*Page extract*:
━━━━━━━━━━━━━━━━━━━━

Reputation: 1
I've deployed a Asynchronous SageMaker Endpoint and I want it to scale out (to 0 instances) when nothing is requested for a period of times and to scale in when something is requested (to <=1 instances)
I've followed some post online and I created the scaling policy like this:
self.scaling_policies = self.client_autoscaling.put_scaling_policy(
PolicyName=self.policy_name,
ServiceNamespace="sagemaker",
ResourceId=self.resource_id,
ScalableDimension="sagemaker:variant:DesiredInstanceCount",
PolicyType="StepScaling",
StepScalingPolicyConfiguration={
"AdjustmentType": "ChangeInCapacity",
"MetricAggregationType": "Average",
"Cooldown": 60,
"StepAdjustments":
[
{
"MetricIntervalLowerBound": 0,
"ScalingAdjustment": 1
}
]
},
)
response = self.client_cloudwatch.put_metric_alarm(
AlarmName=self.policy_name,
MetricName='HasBacklogWithoutCapacity',
Namespace='AWS/SageMaker',
Statistic='Average',
EvaluationPeriods= self.evaluation_periods,
DatapointsToAlarm= self.datapoints,
Threshold=self.target_value,
ComparisonOperator='GreaterThanOrEqualToThreshold',
TreatMissingData='breaching',
Dimensions=[
{ 'Name':'EndpointName', 'Value': self.endpoint_name},
],
Period=self.period,
AlarmActions=[self.scaling_policies['PolicyARN']],
)
The endpoint succesfully creates and I see that there is a scaling policy attached to it. I've also see that an alarm is triggered but it doesn't scale out (it is deployed with an initial instance count of 1 and I expect to quickly go to 0)
Any help?

━━━━━━━━━━━━━━━━━━━━

Dataset entries
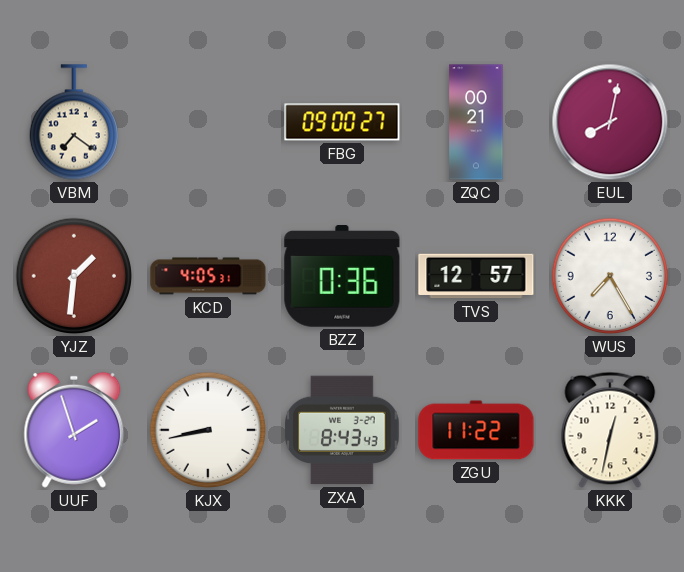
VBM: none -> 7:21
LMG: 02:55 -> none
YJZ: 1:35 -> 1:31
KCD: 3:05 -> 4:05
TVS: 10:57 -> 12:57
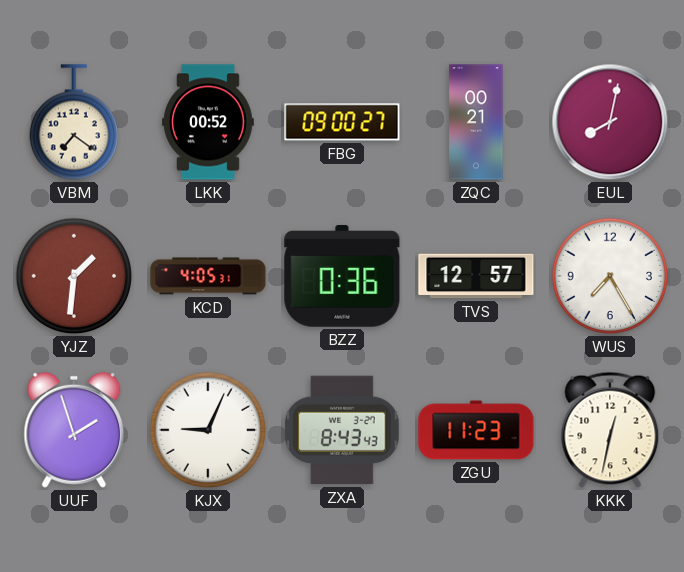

━━━━━━━━━━━━━━━━━━━━

*Description of the task*: In the SageMaker autoscaling post above, reproduce everything from "Reputation: 1" down to "(to <=1 instances)", word for word.

*Problem solution*:
Reputation: 1
I've deployed a Asynchronous SageMaker Endpoint and I want it to scale out (to 0 instances) when nothing is requested for a period of times and to scale in when something is requested (to <=1 instances)